On October 28, the trade volume in ZIL stock almost hit 300,000, which dwarfed its previous daily highs. In the last quarter of 2011, institutional investors halved their stakes in the company to 11.96 percent.
SEBI said ZIL concealed a number of facts that should have been communicated to shareholders.
It didn't disclose to the market that on October 11 and 12, 2011, the two Dubai-based companies related to the promoters--the ones which pocketed US$13 million from the asset sale--were made subsidiaries of FZE.
A week later, on October 21, the FCCB holders filed a suit against ZIL in the Bombay High Court, seeking to recover their funds. They also petitioned to wind up the company. ZIL promoters did not publicly reveal the litigation.
Despite the still falling share price, ZIL justified the secrecy by saying disclosures could affect the interests of the company. SEBI dismissed this excuse.

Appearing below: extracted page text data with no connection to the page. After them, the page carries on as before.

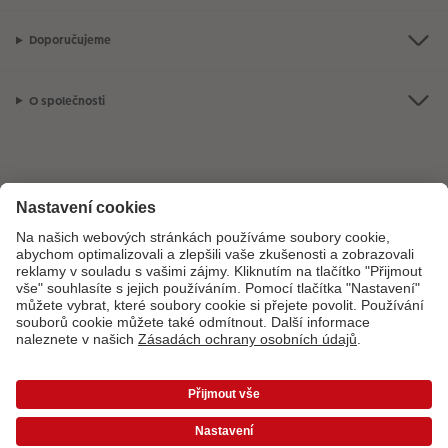
Doporučujeme
O společnosti
Máte-li jakékoli dotazy týkající se fotoproduktů nebo objednávek,
neváhejte nás kontaktovat:
+ 420 800 100 808
[Po - Pá: 8:00 - 16:00]
*Uvedené ceny jsou doporučené prodejní ceny. Ke každé zakázce účtujeme jedno
dopravné a balné dle platného ceníku. Ceny jsou včetně DPH.
Ceny a dodací lhůty
|
VOP
|
Ochrana osobních údajů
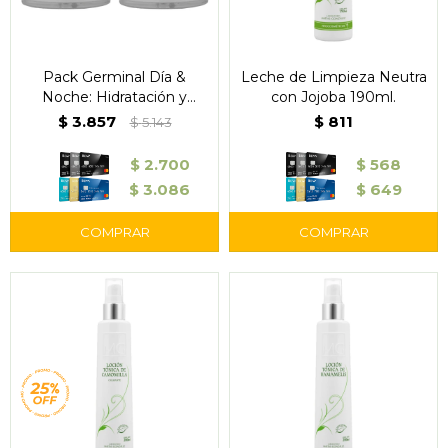
Pack Germinal Día &
Leche de Limpieza Neutra
Noche: Hidratación y
con Jojoba 190ml.
Renovación de la Piel
$
3.857
$
811
$
5.143
$
2.700
$
568
$
3.086
$
649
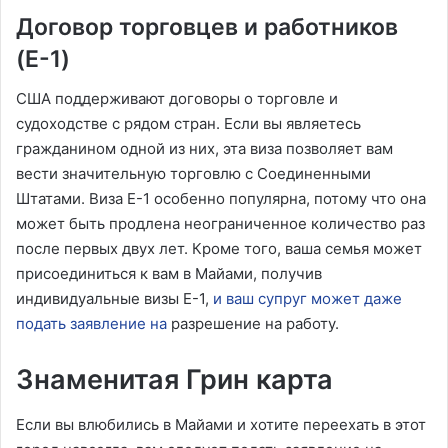
Договор торговцев и работников
(E-1)
США поддерживают договоры о торговле и
судоходстве с рядом стран. Если вы являетесь
гражданином одной из них, эта виза позволяет вам
вести значительную торговлю с Соединенными
Штатами. Виза E-1 особенно популярна, потому что она
может быть продлена неограниченное количество раз
после первых двух лет. Кроме того, ваша семья может
присоединиться к вам в Майами, получив
индивидуальные визы E-1,
и ваш супруг может даже
подать заявление на
разрешение на работу.
Знаменитая Грин карта
Если вы влюбились в Майами и хотите переехать в этот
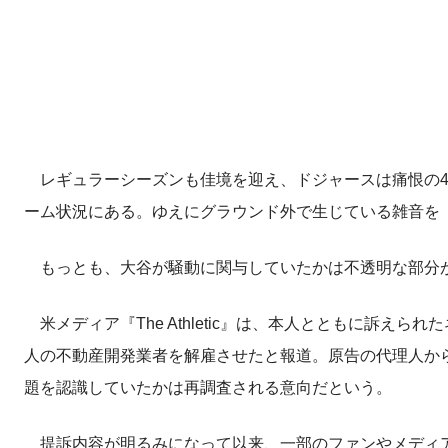
レギュラーシーズンも佳境を迎え、ドジャースは痛恨の4
ーム状況にある。ゆえにグラウンド外で生じている雑音を
もっとも、大谷が騒動に関与していたかは不透明な部分
米メディア『The Athletic』は、本人とともに訴え
人の不動産開発業者を解雇させたと報道。原告の代理人か
題を認識していたかは再調査される意向だという。
提訴内容が明るみになって以来、一部のファンやメディアは大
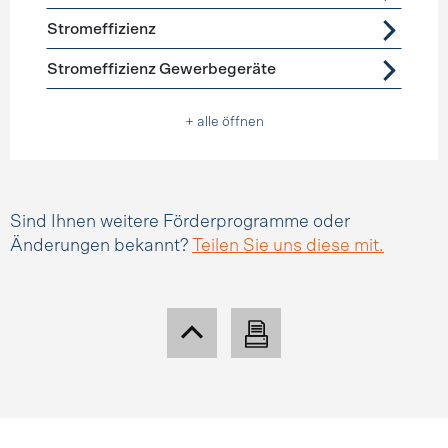
Stromeffizienz
Stromeffizienz Gewerbegeräte
+ alle öffnen
Sind Ihnen weitere Förderprogramme oder
Änderungen bekannt?
Teilen Sie uns diese mit.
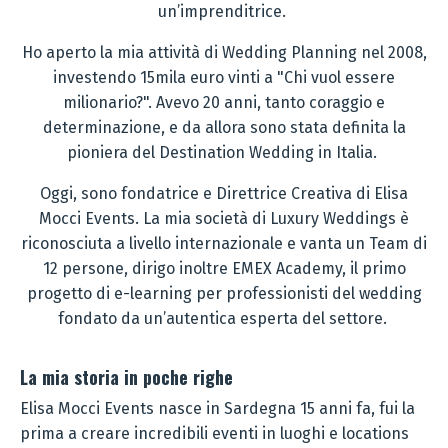
un’imprenditrice.
Ho aperto la mia attività di Wedding Planning nel 2008,
investendo 15mila euro vinti a "Chi vuol essere
milionario?".
Avevo 20 anni, tanto coraggio e
determinazione, e da allora sono stata definita la
pioniera del Destination Wedding in Italia.
Oggi, sono fondatrice e Direttrice Creativa di Elisa
Mocci Events. La mia società di Luxury Weddings è
riconosciuta a livello internazionale e vanta un Team di
12 persone, dirigo inoltre EMEX Academy, il primo
progetto di e-learning per professionisti del wedding
fondato da un’autentica esperta del settore.
La mia storia in poche righe
Elisa Mocci Events nasce in Sardegna 15 anni fa, fui la
prima a creare incredibili eventi in luoghi e locations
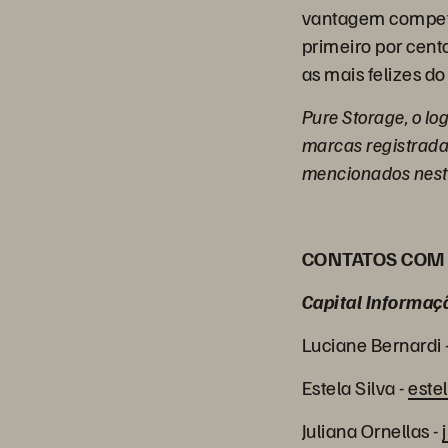
vantagem competit
primeiro por cent
as mais felizes d
Pure Storage, o lo
marcas registrada
mencionados neste
CONTATOS COM 
Capital Informaç
Luciane Bernardi
Estela Silva -
este
Juliana Ornellas -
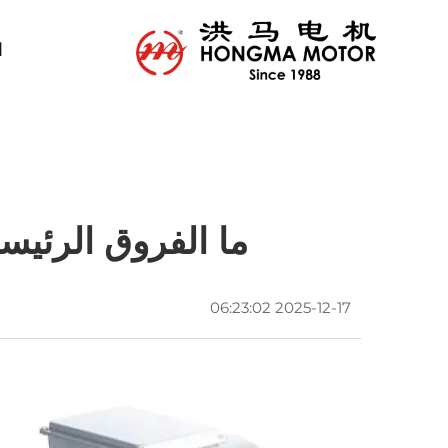
ا
ما الفروق الرئيسية ب
2025-12-17 06:23:02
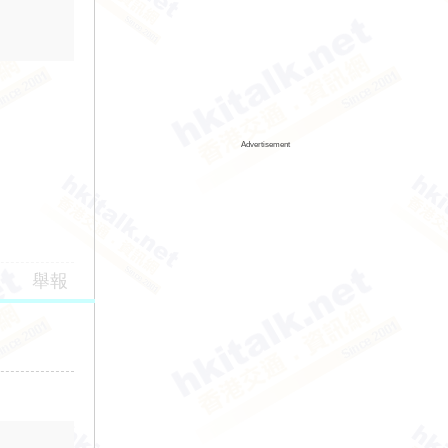
Advertisement
舉報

"The above price movements reveal that the uncertainty surrounding the event of redemption had, prima facie, substantially harmed the interest of the shareholders by the time of subsequent confirmation at BSE," SEBI said.
It would later emerge, on July 9, 2012 the Bombay High Court rejected the US$108.7 million (5.98 billion rupees) valuation of ZIL (cloud computing business) and instead nominated a range of 1.52 billion rupees to RS2.11 billion rupees.
Making an example
SEBI said the prima facie evidence indicates the ZIL directors and promoters breached section 2(1)(c) of the SEBI (Prohibition of Fraudulent and Unfair Trade Practices relating to Securities Market) Regulations, 2003.

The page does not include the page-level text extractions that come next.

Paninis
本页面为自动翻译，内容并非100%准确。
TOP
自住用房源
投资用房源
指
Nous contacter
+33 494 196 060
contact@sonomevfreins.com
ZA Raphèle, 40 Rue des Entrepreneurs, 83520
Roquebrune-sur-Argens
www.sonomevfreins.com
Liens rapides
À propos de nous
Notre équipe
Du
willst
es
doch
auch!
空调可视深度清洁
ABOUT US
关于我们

Eseentially, they defrauded shareholders, SEBI said. "They diverted the monies realized from the sale of the MSD Division for the benefits/interests of promoters and/or directors and subsidiaries," Agarwal wrote in his report.

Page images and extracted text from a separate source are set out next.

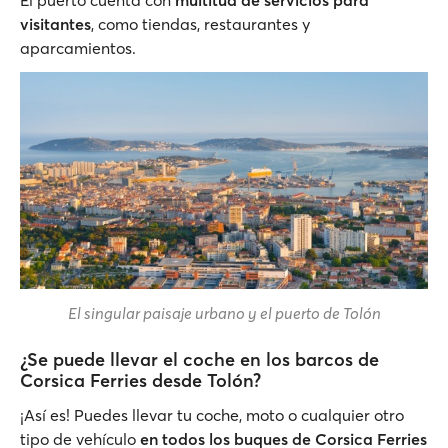
El puerto cuenta con
multitud de servicios para
visitantes
, como tiendas, restaurantes y
aparcamientos.
El singular paisaje urbano y el puerto de Tolón
¿Se puede llevar el coche en los barcos de
Corsica Ferries desde Tolón?
¡Así es! Puedes llevar tu coche, moto o cualquier otro
tipo de vehículo
en todos los buques de Corsica Ferries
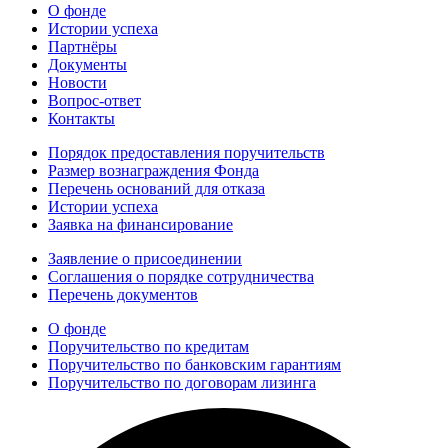
О фонде
Истории успеха
Партнёры
Документы
Новости
Вопрос-ответ
Контакты
Порядок предоставления поручительств
Размер вознаграждения Фонда
Перечень оснований для отказа
Истории успеха
Заявка на финансирование
Заявление о присоединении
Соглашения о порядке сотрудничества
Перечень документов
О фонде
Поручительство по кредитам
Поручительство по банковским гарантиям
Поручительство по договорам лизинга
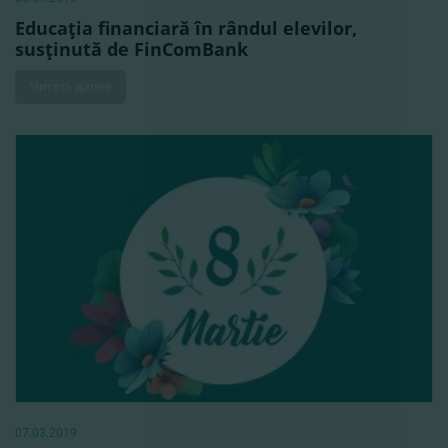
Educaţia financiară în rândul elevilor,
susţinută de FinComBank
Читать далее
07.03.2019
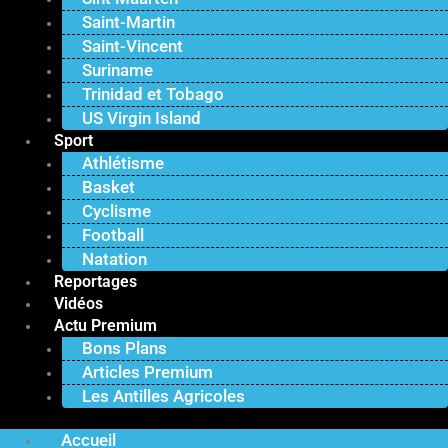
Saint-Martin
Saint-Vincent
Suriname
Trinidad et Tobago
US Virgin Island
Sport
Athlétisme
Basket
Cyclisme
Football
Natation
Reportages
Vidéos
Actu Premium
Bons Plans
Articles Premium
Les Antilles Agricoles
Accueil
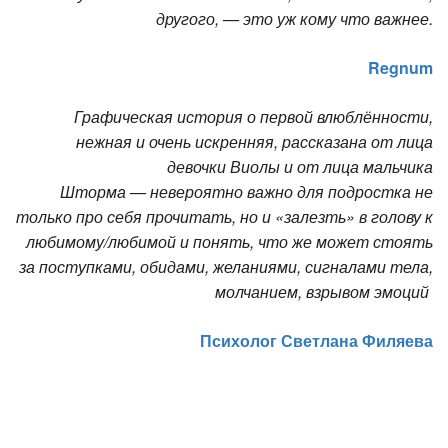
другого, — это уж кому что важнее.
Regnum
Графическая история о первой влюблённости,
нежная и очень искренняя, рассказана от лица
девочки Виолы и от лица мальчика
Шторма —
невероятно важно для подростка не
только про себя прочитать, но и «залезть» в голову к
любимому/любимой и понять, что же может стоять
за поступками, обидами, желаниями, сигналами тела,
молчанием, взрывом эмоций
Психолог Светлана Филяева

"In light of the aforesaid prima facie findings, I note that the promoters/directors of ZIL have in a devious manner attempted to take away the assets of a listed company directly and indirectly for their own benefit or for benefit of entities owned and controlled by them.
"Such conduct of promoters / directors not only defeats the whole purpose of seeking shareholders' approval for crucial decisions but also jeopardizes the integrity of the securities market."
As of December 31, 2012, the six promoters of ZIL held 64.89 percent of the company's shares.
On March 25, 2013, SEBI prevented the ZIL promoters from accessing the securities market or trading in securities, "in any manner whatsoever".
Further, it ordered that within 30 days, by April 23, they must produce a US$33 million bank guarantee, without tapping ZIL's assets or funds.
The behaviour of the promoters threatens to tarnish foreigners' perception of the Indian securities market, and SEBI believes it must act quickly to limit further damage to shareholders, the wider market, and to send a message to other future fraudsters.
"One of the basic premise that underlies the integrity of securities market is that the participants conform to standards of transparency, good governance and ethical behavior prescribed in securities laws and do not resort to fraudulent activities," Agarwal wrote.
"SEBI needs to send a stern message to prevent companies and their promoters/directors from indulging in such acts of omissions and commissions as observed in this case," he said.